▸ **THINGS TO DO**
A. List the names of the shared variables declared in the homework solution below.
B. Rewrite all the records below with "coasters" swapped for "saucers", keeping everything else unchanged and omitting the pictures.

Solutions to Home Work #1 CS414 Fall 2000
1a) The following is a solution for this
question.
/* shared */
semaphore limit =
2;
semaphore mutex =
1;
boolean p1free =
TRUE; /* printer one available? */
boolean p2free =
TRUE; /* printer two available? */
print_anywhere(file)
{
string pr_name; /* local (not shared) variable */
P(limit);
/* no more than two processes at a time */
P(mutex);
/* critical section to select a printer */
if (p1free) then { pr_name = "p1";
p1free = FALSE; }
else { pr_name = "p2"; p2free =
FALSE; }
V(mutex);
/* end of critical section - printer selected */
print(pr_name,file);
if (pr_name == "p1") then p1free =
TRUE;
else p2free = TRUE;
V(limit);
}
1 b) Proof sketch for various properties.
No Deadlocks:
Since mutex is a mutex semaphore and the code section
between a wait and signal of this semaphore cannot block, deadlocks cannot be
caused by waiting on mutex.
Suppose that a chain
of processes is deadlocked on limit.
Then since limit is initialized to 2 and every exit from this
function signals limit, there are at least two processes, which are
currently printing the files. Since the
print function does not block forever, these processes would eventually
not be blocking and signal the semaphore.
So no deadlocks are possible.
No Starvation:
In
this case, usage of OS defined semaphores makes sure that there is no
starvation on waiting on semaphores if there are no deadlocks.
Fair:
Suppose
one of the two printers is currently idle.

▸ **DATA TO PROCESS**

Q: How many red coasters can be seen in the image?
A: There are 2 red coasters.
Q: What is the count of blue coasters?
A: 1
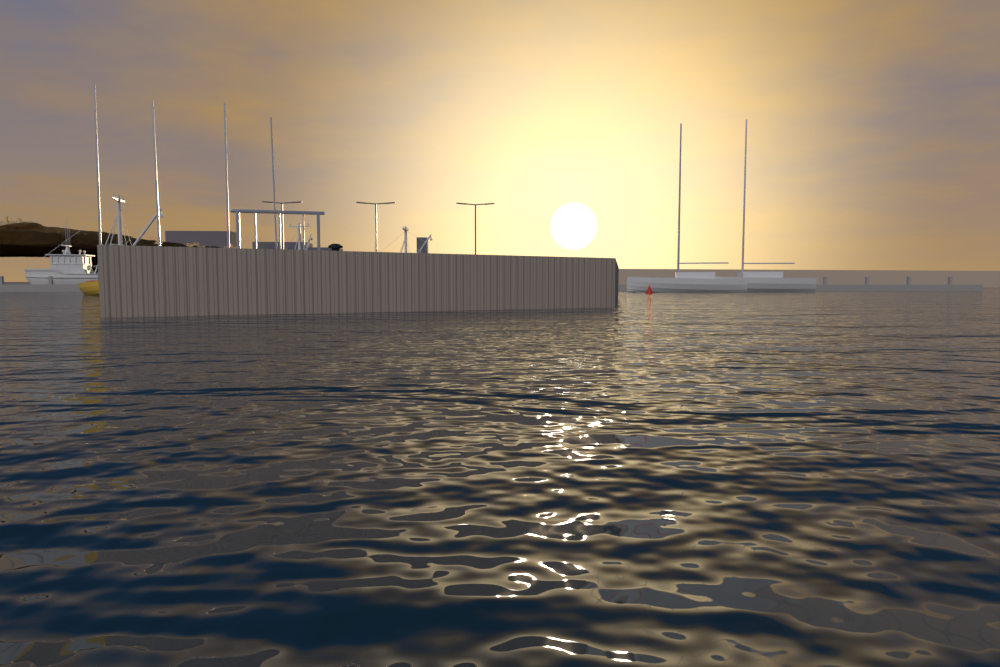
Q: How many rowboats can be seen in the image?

▸ **ANSWERS TO THE EXERCISES**
A. limit, mutex, p1free, p2free

B.
Q: How many red saucers can be seen in the image?
A: There are 2 red saucers.
Q: What is the count of blue saucers?
A: 1
Q: How many rowboats can be seen in the image?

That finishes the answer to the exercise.